Project

Submarine landslides, from the mobilization to the transport of fluid-saturated sediments, involve the understanding and modeling of geomechanical processes at multiple length and time scales. One of the main challenges in submarine granular flows is the complex yielding transition from static to motion, which is governed by the spatially and/or temporally varying length scales, i.e., landslide threshold, and back to static conditions. This gap creates considerable difficulty in predicting the initiation and post-failure behavior of submarine landslides. Questions such as the runout distance cannot be answered without understanding and quantifying the dissipation during this fluid-solid transition and back.
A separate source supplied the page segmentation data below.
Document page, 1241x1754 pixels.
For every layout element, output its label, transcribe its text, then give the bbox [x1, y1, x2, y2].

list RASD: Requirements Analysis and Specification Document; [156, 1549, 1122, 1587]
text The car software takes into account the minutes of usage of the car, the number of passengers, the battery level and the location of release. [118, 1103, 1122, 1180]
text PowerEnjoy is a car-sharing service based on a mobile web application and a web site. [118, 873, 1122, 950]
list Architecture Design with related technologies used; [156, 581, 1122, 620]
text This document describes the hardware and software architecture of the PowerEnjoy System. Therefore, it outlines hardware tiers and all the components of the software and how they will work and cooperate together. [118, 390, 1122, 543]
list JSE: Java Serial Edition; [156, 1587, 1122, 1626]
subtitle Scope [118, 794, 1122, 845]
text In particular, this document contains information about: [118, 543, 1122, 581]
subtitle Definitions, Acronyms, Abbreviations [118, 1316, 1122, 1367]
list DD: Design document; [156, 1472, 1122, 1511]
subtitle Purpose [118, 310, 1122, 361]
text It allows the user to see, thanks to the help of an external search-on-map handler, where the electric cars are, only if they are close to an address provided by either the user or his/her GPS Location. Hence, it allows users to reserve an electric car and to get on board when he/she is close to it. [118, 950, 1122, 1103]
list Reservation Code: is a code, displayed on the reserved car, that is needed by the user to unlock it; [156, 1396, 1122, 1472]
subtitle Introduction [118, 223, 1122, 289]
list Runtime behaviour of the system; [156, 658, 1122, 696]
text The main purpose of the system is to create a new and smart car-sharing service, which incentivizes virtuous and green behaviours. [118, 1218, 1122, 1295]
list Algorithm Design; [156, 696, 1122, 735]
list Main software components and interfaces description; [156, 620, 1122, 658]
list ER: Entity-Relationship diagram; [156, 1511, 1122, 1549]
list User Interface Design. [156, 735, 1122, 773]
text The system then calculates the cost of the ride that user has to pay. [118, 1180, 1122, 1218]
The current frameworks (e.g., plasticity and effective stress theories) for modelling soil-fluid interactions going from fluid saturated solids to a fluid-dominated mixture have to be revised and improved based.
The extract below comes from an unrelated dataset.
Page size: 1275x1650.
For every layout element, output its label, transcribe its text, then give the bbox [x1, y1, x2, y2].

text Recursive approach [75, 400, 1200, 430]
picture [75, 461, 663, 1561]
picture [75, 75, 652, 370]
Based on the simulation data of particle-fluid interaction (developed in a parallel DC project) and machine learning tools that aid constitutive modeling established in the group, we will enrich existing constitutive frameworks for describing the behavior of saturated granular masses in the solid and fluid regimes, and their transition. Particle-scale simulations provide the essential data for this task, as they uniquely can inform  the continuum framework. The end goal is to come up with a sensible model structure for a unified granular micromechanically based solid-fluid model by learning model structures from fully-resolved simulations particle-fluid systems, with the help of Bayesian learning.